There is, however, an ironic epilogue to this escapade. Later that same day, Ben, Matthias and Florian caught up with Mel and I – turns out they had been behind us all along. When they scoped out the checkpoint from a distance by day, they had observed big gates guarded by big guard dogs, and assumed it was rabies and suicide to sneak across. So instead, they biked right up in broad daylight, surrendered their permitless passports – and were waved through with no questions asked. Despite being teased mercilessly by them, and losing at least five years off our lives from stress, at least we’ve got them beat with a helluva story to tell the grandkids someday.
So up, up, up we climbed into and onto Tibet. In total, it took twenty days to travel from Kargilik in Xinjiang to Ali in Tibet. We covered 1054 km and nine passes, including the highest at over 5400m (17,700 ft), and spent nearly a week at elevations higher than 5000m (16,400 ft). It was insane. It was sublime.
From the dizzying heights of the Tibetan plateau, the sky was an intense deep-sea indigo, and the land below equally oceanic, rumpled with great waves of mountains, islanded with turquoise lakes. A blue and khaki planet of impossible dimensions: the lowest basin in sight hovered a deceptive 4900m in elevation, and the sloped, sleepy mountains all around reached well over 6000m. The roof of the world, so they say, but from up there we could just begin to perceive the real roof of our world, that faint and shimmering swaddle of air that holds us back from the heavens, or the heavens back from us. At night I swore that if I could only suck enough oxygen into my lungs – certainly impossible at those thin heights – I could jump up and swat the swarming stars like flies, they were buzzing that close.
With just over a month and a half left to go now, the trip continues to evolve. In a few days, Ben will fly home to Canada, and Mel and I will be on our own, although we’re going to ride for as long as possible with the Kathmandu-bound Germans – a few weeks ago, strangers; now great friends and partners-in-misadventures. The current plan is to ride to Lhasa, stopping to trek in a few places along the way. We turned ourselves in to the police upon our arrival in Ali, paid a $50 fine, and obtained an Alien Travel Permit for Tibet, so we’re delightfully legal here, at least for another few weeks. Who knows where the road will take us.

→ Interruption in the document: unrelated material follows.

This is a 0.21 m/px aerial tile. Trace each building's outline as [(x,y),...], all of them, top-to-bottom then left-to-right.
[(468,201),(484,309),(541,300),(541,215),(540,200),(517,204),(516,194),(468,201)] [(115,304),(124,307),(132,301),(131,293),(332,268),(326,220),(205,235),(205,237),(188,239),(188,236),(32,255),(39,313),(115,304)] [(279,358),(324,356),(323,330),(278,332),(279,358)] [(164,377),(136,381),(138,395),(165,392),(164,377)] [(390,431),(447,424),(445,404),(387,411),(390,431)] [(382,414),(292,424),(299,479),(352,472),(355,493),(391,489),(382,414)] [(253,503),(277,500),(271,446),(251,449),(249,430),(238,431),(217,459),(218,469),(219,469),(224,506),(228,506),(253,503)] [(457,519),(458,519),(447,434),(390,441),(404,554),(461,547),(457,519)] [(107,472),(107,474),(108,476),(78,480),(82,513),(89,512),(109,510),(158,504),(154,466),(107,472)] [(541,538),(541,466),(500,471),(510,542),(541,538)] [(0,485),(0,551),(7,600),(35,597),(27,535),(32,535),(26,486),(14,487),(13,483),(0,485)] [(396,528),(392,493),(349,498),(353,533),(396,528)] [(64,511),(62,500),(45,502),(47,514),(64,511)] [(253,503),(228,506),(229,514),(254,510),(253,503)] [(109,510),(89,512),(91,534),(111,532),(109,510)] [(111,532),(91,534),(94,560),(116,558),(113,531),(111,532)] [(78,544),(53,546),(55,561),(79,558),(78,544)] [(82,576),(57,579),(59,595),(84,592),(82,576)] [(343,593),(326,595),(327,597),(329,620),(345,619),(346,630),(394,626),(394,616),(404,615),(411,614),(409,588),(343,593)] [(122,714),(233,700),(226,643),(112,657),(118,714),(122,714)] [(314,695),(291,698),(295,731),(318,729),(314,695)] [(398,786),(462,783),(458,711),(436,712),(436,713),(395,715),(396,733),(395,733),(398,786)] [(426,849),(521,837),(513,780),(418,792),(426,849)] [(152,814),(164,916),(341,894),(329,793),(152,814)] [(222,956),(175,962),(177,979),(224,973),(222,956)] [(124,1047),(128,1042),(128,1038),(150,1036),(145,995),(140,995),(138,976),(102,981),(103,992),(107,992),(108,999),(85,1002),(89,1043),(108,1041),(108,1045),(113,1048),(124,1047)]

All that is certain is that I am mad for this otherworldly land and life, forever doomed to possess “a homesickness for a country that isn’t mine”, as was Alexandra David-Neel:
I have a homesickness for a country that isn’t mine…the steppes, the solitude, the eternal snows and big skies up there haunt me. One remains permanently engulfed in the silence where only the wind sings, in the solitudes almost naked of greenery, the chaos of fantastic rocks, dizzying peaks and horizons of blinding light.